The uptick in the use of permanent buydowns mirrors activity in 2018 and 2019, another time when affordability was challenged, but that was a blip compared with their use today, said Andy Walden, Black Knight's vice president of enterprise research.
"The simple reason is the magnitude of the impact of rising home prices and interest rates in 2022, which pushed affordability to a more than 35-year low," Walden said. "Permanent buydown activity has eased modestly alongside rates and home prices in recent months but remains a popular option in today's market."
While temporary buydowns have been used in the past, recently they were all but nonexistent until the second half of last year, Walden added.
As mortgage rates topped 7% in November, more lenders publicized temporary buydown offerings to bring in customers, including United Wholesale Mortgage and Rocket, or other programs that lowered interest rates for a short period of time, such as Newfi's graduated payment non-qualified mortgage product.
More recently, UWM brought out a promotion that allows the mortgage broker at its discretion to drop the interest rate by up to 40 basis points on an individual loan.
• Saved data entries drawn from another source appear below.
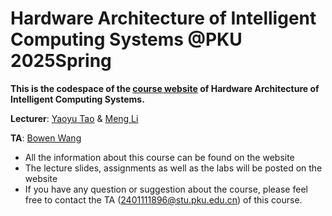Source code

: # Hardware Architecture of Intelligent Computing Systems @PKU 2025Spring

**This is the codespace of the [course website](https://aiarchpku.github.io/2024Fall) of Hardware Architecture of Intelligent Computing Systems.**

**Lecturer**: [Yaoyu Tao](https://www.ai.pku.edu.cn/info/1137/2306.htm) & [Meng Li](https://mengli.me)

**TA**: [Bowen Wang](https://github.com/HiggsBose)

* All the information about this course can be found on the website
* The lecture slides, assignments as well as the labs will be posted on the website
* If you have any question or suggestion about the course, please feel free to contact the TA (2401111896@stu.pku.edu.cn) of this course. 
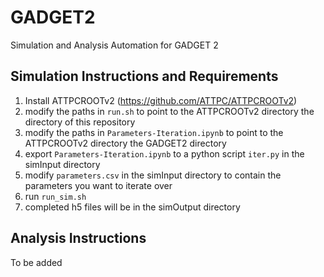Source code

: # GADGET2
Simulation and Analysis Automation for GADGET 2

## Simulation Instructions and Requirements
1. Install ATTPCROOTv2 (https://github.com/ATTPC/ATTPCROOTv2)
2. modify the paths in `run.sh` to point to the ATTPCROOTv2 directory the directory of this repository
3. modify the paths in `Parameters-Iteration.ipynb` to point to the ATTPCROOTv2 directory the GADGET2 directory
4. export `Parameters-Iteration.ipynb` to a python script `iter.py` in the simInput directory
5. modify `parameters.csv` in the simInput directory to contain the parameters you want to iterate over
6. run `run_sim.sh`
7. completed h5 files will be in the simOutput directory

## Analysis Instructions
To be added
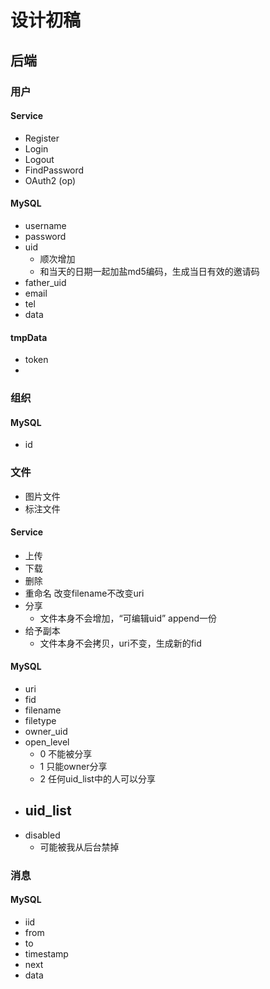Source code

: # 设计初稿

## 后端

### 用户

#### Service
- Register
- Login
- Logout
- FindPassword
- OAuth2 (op)
#### MySQL
- username
- password
- uid
  - 顺次增加
  - 和当天的日期一起加盐md5编码，生成当日有效的邀请码
- father_uid
- email
- tel
- data
#### tmpData
- token
- 
### 组织
#### MySQL
- id
### 文件
- 图片文件
- 标注文件
#### Service
- 上传
- 下载
- 删除
- 重命名
  改变filename不改变uri
- 分享
  - 文件本身不会增加，“可编辑uid” append一份
- 给予副本
  - 文件本身不会拷贝，uri不变，生成新的fid
#### MySQL
- uri
- fid
- filename
- filetype
- owner_uid
- open_level
  - 0 不能被分享
  - 1 只能owner分享
  - 2 任何uid_list中的人可以分享
- uid_list
  - 
- disabled
  - 可能被我从后台禁掉

### 消息
#### MySQL
- iid
- from
- to
- timestamp
- next
- data




























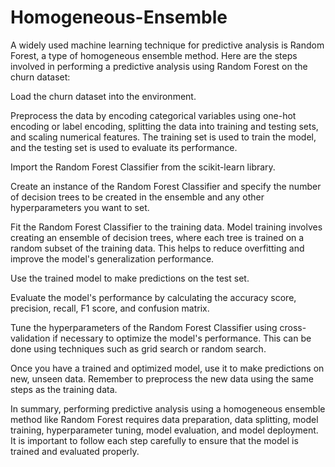 # Homogeneous-Ensemble
A widely used machine learning technique for predictive analysis is Random Forest, a type of homogeneous ensemble method. Here are the steps involved in performing a predictive analysis using Random Forest on the churn dataset:

Load the churn dataset into the environment.

Preprocess the data by encoding categorical variables using one-hot encoding or label encoding, splitting the data into training and testing sets, and scaling numerical features. The training set is used to train the model, and the testing set is used to evaluate its performance.

Import the Random Forest Classifier from the scikit-learn library.

Create an instance of the Random Forest Classifier and specify the number of decision trees to be created in the ensemble and any other hyperparameters you want to set.

Fit the Random Forest Classifier to the training data. Model training involves creating an ensemble of decision trees, where each tree is trained on a random subset of the training data. This helps to reduce overfitting and improve the model's generalization performance.

Use the trained model to make predictions on the test set.

Evaluate the model's performance by calculating the accuracy score, precision, recall, F1 score, and confusion matrix.

Tune the hyperparameters of the Random Forest Classifier using cross-validation if necessary to optimize the model's performance. This can be done using techniques such as grid search or random search.

Once you have a trained and optimized model, use it to make predictions on new, unseen data. Remember to preprocess the new data using the same steps as the training data.

In summary, performing predictive analysis using a homogeneous ensemble method like Random Forest requires data preparation, data splitting, model training, hyperparameter tuning, model evaluation, and model deployment. It is important to follow each step carefully to ensure that the model is trained and evaluated properly.
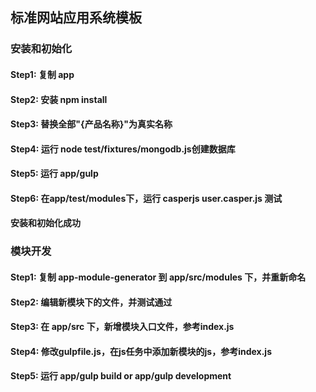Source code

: ## 标准网站应用系统模板

### 安装和初始化
#### Step1: 复制 app
#### Step2: 安装 npm install
#### Step3: 替换全部"{产品名称}"为真实名称
#### Step4: 运行 node test/fixtures/mongodb.js创建数据库
#### Step5: 运行 app/gulp
#### Step6: 在app/test/modules下，运行 casperjs user.casper.js 测试
#### 安装和初始化成功

### 模块开发
#### Step1: 复制 app-module-generator 到 app/src/modules 下，并重新命名
#### Step2: 编辑新模块下的文件，并测试通过
#### Step3: 在 app/src 下，新增模块入口文件，参考index.js
#### Step4: 修改gulpfile.js，在js任务中添加新模块的js，参考index.js
#### Step5: 运行 app/gulp build or app/gulp development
The broker has the capability to use that tool up to a total of 125 basis points across their entire UWM pipeline.
"Such products may offer an opportunity for prospective homebuyers to temporarily sidestep today's affordability challenges for those who anticipate increased incomes and/or easing of rates in the future, in any case," Walden explained.
Analysts at Bank of America Securities also looked at the Black Knight Optimal Blue lock data and found that on Jan. 31, a wide range existed for the rate borrowers received, ranging from a low of 4.5% to a high of 7.75%, with a median of 6%. That is slightly below the latest Freddie Mac Primary Mortgage Market Survey 30-year fixed rate average of 6.09%.
"We continue to believe peak mortgage rates are behind us and survey rate will drop to at least 5.25% by year-end 2023; risk is drop occurs sooner and deeper, down to 4.5%-5.0% range, in 2023," the B of A Securities report by Chris Flanagan and Henry Navarrete Brooks said.
That means affordability for those getting a rate below 6% is better than the National Association of Realtors index.
"Borrowers with a combination of higher than median income and lower than median rate are doubly advantaged relative to the broad affordability metric, making them more likely to transact than the median borrower," Flanagan and Brooks said. "Key takeaway: due to distribution effects on mortgage rates, income, and wealth, housing activity has potential to surprise to the upside."
They currently predict 0% home price appreciation for 2023, but with mortgage rates falling, the risk to that outlook is to the upside.
While the 10-year Treasury initially dropped in reaction to the 25 basis point increase in the Fed Funds rate, the yields have risen back above 3.6% as of Monday morning due to the stronger-than-expected jobs report.
Zillow's rate tracker put the 30-year fixed at 5.99% as of Monday morning, up 5 basis points from Friday and 29 basis points from Thursday morning.
Purchase rate lock activity increased 64% in the fourth week of January from the first week, Graboske pointed out. "On the surface, it may seem the market has been stirred by a full point decline in interest rates and home prices coming off their peaks — but it's not that simple."
Home prices are down 5.3% from their June 2022 peak.
"But affordability still has a stranglehold on much of the market, with the monthly mortgage payment on the average-priced home more than 40% higher than it was this time last year," said Graboske. "While up, purchase locks were still running roughly 13% below pre-pandemic levels for the last full week of the month."